Dear First Year,
In June of 2023, I received the keys to my new classroom. It was in the basement. Of what used to be a poorly-designed office building.
Four walls, all uniform eggshell white, crammed with twenty-four desks. The room had only one window, the view to the parking lot permanently concealed by vinyl vertical blinds (the drawstring was broken).
I shared the space with another English teacher named Tom,* who confessed to me on our first day that he had no eye for interior design, but that I should feel free to decorate as I pleased.
I knew what to do with my desk area. I needed my usuals: two framed Atlantic covers, one featuring Joan Didion, the other a close-up of an owl with wise, golden eyes; the one-page “Ode to the Thesaurus” by James Parker; the headshot of Virginia Woolf. I set my framed “Miss Dorian” sign, made by a sophomore in 2018, on my desk, and, with washi tape, made rectangles to denote the date, the daily agenda, and the homework on the whiteboard. Tom had the desks configured in the only arrangement that seemed possible, given the size of our classes and the size of the classroom.
The space still looked bland, and I had no idea what to do next.
You’d think that at this point, I would know how to decorate a classroom. It was my fourth in eight years of teaching. How could I expect my students to be present, to rise to the occasion of critiquing and discussing great literature, asking questions, and writing with candor and passion, if the atmosphere I was providing didn’t nourish those behaviors?
But classroom decorating has never come naturally to me.
Shortly after a PTO welcome lunch, I went to the middle school wing, to visit two of my new teacher friends. Emmy is an art teacher who also teaches yoga on the side. Her room is a testament to her resourcefulness: even in a carpeted, ‘70’s-style, wood-paneled, former corporate office with cathedral ceilings and poor lighting, she created an idyllic learning space. She had five hexagon-shaped tables, at the center of which she’d placed a toolbox of brushes, colored pencils, and Elmer’s glue. Posters featuring definitions and historic examples of artistic techniques lined the walls. She had a binder for each student, organized by class section and grade level, and party lights lining both of the whiteboards, which were, of course, divided with thicker, more colorful washi tape, and clad with inspirational quotes about creativity and artistry.
Lexi’s room, right across the hall, wasn’t far off. She taught seventh grade English, and her room struck that equilibrium of tranquility-meets-curiosity. Both of their classrooms looked straight out of Pinterest.
“Lexi and I went to Five Below yesterday,” Emmy explained, grinning. “We stocked up on all the teacher stuff.”
I’d never been to Five Below, but it was right around the corner. If I wanted my room to look anything like their rooms did, I had to go.
Later that day, after I’d set up my emergency folders, printed the first day’s activity, revised the syllabus eighteen times, and reviewed about a dozen 504’s and IEP’s, I drove around the corner to the strip mall and marched into the aforementioned discount store, so named, I learned, because nearly everything is $5 or less.
I love a good bargain. Hell, I’ve been living on a teacher’s salary since I was twenty-two.

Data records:
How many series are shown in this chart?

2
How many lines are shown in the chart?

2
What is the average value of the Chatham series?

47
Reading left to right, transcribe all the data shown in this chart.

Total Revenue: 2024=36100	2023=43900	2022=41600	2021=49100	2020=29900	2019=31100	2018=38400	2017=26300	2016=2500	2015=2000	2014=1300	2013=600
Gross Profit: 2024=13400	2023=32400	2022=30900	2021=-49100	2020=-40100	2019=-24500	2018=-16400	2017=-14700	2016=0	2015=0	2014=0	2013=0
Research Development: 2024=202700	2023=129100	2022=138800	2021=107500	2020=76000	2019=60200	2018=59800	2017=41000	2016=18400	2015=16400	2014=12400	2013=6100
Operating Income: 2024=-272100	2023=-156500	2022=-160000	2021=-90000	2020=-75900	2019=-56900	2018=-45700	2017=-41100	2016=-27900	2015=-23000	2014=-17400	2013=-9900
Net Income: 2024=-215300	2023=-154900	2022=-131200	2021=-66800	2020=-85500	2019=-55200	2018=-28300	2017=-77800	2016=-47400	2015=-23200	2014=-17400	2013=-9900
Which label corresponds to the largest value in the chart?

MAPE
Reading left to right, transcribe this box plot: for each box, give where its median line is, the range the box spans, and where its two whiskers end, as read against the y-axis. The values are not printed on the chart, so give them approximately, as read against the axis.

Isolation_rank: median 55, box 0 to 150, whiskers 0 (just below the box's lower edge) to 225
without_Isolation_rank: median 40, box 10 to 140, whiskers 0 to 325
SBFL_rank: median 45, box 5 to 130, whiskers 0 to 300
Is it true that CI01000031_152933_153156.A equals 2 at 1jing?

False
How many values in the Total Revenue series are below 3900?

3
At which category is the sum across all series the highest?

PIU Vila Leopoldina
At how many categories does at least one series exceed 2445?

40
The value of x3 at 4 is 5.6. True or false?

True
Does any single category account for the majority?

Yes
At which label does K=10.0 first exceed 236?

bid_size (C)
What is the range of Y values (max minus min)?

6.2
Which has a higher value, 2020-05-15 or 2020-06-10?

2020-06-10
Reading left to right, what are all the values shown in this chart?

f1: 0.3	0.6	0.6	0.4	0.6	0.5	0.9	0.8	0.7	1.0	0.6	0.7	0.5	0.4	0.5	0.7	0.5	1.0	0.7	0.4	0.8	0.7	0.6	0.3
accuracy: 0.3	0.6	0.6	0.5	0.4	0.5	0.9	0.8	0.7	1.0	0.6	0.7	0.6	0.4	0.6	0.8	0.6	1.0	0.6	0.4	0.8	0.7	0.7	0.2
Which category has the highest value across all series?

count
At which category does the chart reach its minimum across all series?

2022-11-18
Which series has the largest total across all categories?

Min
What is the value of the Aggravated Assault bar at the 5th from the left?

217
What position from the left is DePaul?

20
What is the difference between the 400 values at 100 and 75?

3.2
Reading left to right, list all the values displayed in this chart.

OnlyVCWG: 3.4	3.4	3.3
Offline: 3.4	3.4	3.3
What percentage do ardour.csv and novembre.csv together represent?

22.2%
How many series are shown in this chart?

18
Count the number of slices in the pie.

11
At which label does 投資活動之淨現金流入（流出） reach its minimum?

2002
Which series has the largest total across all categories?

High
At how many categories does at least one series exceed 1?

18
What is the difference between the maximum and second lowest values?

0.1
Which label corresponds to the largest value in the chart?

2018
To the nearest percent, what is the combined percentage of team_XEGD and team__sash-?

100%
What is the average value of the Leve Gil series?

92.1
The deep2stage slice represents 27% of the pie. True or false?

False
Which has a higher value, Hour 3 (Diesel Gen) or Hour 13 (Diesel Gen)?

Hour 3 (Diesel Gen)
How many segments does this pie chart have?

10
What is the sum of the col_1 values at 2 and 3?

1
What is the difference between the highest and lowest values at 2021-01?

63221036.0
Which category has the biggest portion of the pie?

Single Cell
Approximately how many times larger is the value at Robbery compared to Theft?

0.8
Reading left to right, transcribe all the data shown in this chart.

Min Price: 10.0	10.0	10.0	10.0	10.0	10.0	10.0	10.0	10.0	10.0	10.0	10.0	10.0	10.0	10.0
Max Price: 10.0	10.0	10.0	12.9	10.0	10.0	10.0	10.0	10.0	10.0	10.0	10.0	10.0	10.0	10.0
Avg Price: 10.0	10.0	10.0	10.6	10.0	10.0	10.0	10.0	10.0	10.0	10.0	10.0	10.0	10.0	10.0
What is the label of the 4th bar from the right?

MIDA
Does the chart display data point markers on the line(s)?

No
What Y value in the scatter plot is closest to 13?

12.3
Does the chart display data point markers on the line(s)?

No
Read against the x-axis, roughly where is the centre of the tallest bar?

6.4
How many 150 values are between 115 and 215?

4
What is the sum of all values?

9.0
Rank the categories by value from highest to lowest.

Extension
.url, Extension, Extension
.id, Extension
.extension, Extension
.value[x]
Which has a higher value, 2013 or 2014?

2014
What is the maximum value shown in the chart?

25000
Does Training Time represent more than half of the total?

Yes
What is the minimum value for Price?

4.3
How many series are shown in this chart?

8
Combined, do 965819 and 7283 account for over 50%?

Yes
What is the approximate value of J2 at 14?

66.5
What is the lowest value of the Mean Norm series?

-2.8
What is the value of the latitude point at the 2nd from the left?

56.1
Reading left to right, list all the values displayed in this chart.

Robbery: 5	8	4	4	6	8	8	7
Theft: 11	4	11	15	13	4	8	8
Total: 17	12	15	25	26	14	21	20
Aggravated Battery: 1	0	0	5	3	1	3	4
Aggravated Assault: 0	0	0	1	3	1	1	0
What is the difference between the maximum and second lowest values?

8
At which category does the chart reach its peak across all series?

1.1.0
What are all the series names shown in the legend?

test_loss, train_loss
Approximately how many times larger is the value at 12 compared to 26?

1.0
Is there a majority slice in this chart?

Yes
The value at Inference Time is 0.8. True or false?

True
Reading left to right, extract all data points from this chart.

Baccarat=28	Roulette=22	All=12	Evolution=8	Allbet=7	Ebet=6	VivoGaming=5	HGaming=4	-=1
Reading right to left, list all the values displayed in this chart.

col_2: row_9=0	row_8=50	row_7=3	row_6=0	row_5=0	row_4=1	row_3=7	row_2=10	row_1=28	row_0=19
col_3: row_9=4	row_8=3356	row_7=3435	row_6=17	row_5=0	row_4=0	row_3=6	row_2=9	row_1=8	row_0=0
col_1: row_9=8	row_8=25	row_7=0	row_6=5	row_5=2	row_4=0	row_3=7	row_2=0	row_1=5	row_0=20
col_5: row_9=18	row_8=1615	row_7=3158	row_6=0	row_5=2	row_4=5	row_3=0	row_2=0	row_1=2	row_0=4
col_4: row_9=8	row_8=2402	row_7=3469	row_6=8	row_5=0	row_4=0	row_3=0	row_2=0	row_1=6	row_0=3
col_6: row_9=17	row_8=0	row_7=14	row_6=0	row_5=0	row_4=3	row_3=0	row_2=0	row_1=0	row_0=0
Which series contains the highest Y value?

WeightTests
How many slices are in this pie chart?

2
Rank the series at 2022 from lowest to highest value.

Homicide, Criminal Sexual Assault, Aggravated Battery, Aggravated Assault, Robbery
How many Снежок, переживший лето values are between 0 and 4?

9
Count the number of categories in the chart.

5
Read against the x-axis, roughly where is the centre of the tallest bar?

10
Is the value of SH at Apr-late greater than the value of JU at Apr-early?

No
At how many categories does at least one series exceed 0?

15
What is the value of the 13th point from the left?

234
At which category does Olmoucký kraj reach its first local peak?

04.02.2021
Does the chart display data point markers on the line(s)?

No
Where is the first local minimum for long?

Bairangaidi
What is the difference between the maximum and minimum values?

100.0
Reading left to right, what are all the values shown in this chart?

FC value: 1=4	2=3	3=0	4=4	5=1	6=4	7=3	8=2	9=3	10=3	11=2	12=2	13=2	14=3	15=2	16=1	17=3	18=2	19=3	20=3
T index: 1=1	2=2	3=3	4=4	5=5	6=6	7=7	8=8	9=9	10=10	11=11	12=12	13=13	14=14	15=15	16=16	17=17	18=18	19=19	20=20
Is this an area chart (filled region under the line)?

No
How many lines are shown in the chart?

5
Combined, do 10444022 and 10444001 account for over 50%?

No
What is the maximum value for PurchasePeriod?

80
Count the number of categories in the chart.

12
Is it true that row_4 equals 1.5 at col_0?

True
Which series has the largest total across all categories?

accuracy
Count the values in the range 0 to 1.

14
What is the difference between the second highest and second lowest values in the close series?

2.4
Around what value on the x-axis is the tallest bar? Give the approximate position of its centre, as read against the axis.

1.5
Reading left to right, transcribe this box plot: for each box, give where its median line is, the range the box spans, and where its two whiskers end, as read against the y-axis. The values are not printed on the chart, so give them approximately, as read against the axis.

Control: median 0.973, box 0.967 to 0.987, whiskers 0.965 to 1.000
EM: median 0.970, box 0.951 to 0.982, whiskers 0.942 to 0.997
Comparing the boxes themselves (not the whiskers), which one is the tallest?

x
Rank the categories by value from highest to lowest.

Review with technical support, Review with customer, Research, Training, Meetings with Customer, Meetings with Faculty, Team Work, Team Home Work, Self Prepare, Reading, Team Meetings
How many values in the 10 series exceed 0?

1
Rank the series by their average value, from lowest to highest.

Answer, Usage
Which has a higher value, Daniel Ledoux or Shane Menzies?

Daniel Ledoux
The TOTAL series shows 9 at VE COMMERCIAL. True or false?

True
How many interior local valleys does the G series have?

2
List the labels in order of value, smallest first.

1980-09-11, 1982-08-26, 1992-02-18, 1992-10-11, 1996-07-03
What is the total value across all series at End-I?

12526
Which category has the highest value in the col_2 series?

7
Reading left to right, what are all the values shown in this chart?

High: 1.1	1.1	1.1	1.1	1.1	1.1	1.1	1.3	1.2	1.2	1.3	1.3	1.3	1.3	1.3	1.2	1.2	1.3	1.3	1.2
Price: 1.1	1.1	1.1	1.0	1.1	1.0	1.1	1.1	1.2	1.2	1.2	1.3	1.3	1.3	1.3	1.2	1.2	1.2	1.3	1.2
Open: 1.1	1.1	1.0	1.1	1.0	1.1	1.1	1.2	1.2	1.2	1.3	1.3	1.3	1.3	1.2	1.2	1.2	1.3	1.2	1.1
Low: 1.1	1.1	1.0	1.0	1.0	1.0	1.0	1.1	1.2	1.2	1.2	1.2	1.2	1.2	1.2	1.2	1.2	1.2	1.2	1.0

• _Actions to take_:
**A)** Retype the portion of the letter starting at "I shared the" and ending at "to do next.".
**B)** Answer each question from the letter.
(i) In what month and year were the classroom keys received?
(ii) How many desks were crammed into the classroom?
(iii) What subject does Emmy teach?
**C)** According to the letter, why were the desks in the shared classroom configured as they were?
The entries have no connection to the letter.

• _Task-by-task answers_:
**A)**
I shared the space with another English teacher named Tom,* who confessed to me on our first day that he had no eye for interior design, but that I should feel free to decorate as I pleased.
I knew what to do with my desk area. I needed my usuals: two framed Atlantic covers, one featuring Joan Didion, the other a close-up of an owl with wise, golden eyes; the one-page “Ode to the Thesaurus” by James Parker; the headshot of Virginia Woolf. I set my framed “Miss Dorian” sign, made by a sophomore in 2018, on my desk, and, with washi tape, made rectangles to denote the date, the daily agenda, and the homework on the whiteboard. Tom had the desks configured in the only arrangement that seemed possible, given the size of our classes and the size of the classroom.
The space still looked bland, and I had no idea what to do next.

**B)**
(i) June 2023
(ii) Twenty-four
(iii) Art

**C)** Tom had arranged them in the only configuration that seemed possible. This was because of the size of the classes and the size of the classroom.